# Activity
From the listing below, pull out each line containing the string "percentage" and copy it unchanged.

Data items
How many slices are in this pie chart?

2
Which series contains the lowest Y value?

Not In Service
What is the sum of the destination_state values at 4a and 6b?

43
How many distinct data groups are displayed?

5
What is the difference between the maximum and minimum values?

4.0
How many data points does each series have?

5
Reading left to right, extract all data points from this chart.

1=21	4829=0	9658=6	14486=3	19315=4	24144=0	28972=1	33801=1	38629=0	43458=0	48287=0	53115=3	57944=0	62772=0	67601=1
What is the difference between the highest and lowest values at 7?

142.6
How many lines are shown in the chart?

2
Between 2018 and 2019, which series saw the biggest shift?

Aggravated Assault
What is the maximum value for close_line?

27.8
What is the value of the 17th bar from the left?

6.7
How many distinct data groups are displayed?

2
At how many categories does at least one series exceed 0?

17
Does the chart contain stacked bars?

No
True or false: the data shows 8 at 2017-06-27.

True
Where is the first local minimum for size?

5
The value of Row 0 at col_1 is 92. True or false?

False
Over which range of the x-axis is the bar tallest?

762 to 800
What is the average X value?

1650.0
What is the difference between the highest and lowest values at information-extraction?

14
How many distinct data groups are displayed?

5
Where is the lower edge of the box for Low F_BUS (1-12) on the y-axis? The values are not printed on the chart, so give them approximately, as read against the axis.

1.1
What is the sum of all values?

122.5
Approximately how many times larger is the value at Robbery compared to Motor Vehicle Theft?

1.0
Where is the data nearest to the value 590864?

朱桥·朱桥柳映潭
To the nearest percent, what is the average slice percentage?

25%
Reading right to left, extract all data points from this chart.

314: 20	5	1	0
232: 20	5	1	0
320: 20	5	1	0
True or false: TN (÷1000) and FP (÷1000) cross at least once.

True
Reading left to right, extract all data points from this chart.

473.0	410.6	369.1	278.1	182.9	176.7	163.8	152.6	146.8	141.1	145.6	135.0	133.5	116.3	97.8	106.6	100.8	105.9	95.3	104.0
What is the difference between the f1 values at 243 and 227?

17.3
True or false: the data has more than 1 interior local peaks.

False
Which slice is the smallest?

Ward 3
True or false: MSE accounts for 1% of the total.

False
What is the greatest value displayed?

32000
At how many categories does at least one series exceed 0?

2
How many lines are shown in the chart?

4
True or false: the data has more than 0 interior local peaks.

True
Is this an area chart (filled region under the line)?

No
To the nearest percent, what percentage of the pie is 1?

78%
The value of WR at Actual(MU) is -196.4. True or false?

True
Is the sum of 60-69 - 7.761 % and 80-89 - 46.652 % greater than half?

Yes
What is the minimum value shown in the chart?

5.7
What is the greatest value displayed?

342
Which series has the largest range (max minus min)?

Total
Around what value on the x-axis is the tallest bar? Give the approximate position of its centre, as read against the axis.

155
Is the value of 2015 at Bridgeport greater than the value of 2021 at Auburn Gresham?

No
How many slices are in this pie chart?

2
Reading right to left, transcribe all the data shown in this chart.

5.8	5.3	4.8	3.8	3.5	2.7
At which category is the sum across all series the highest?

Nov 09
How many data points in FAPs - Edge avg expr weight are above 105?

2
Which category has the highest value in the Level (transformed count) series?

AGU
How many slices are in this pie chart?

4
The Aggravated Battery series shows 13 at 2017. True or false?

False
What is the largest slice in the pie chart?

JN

# Your response
To the nearest percent, what is the average slice percentage?
To the nearest percent, what percentage of the pie is 1?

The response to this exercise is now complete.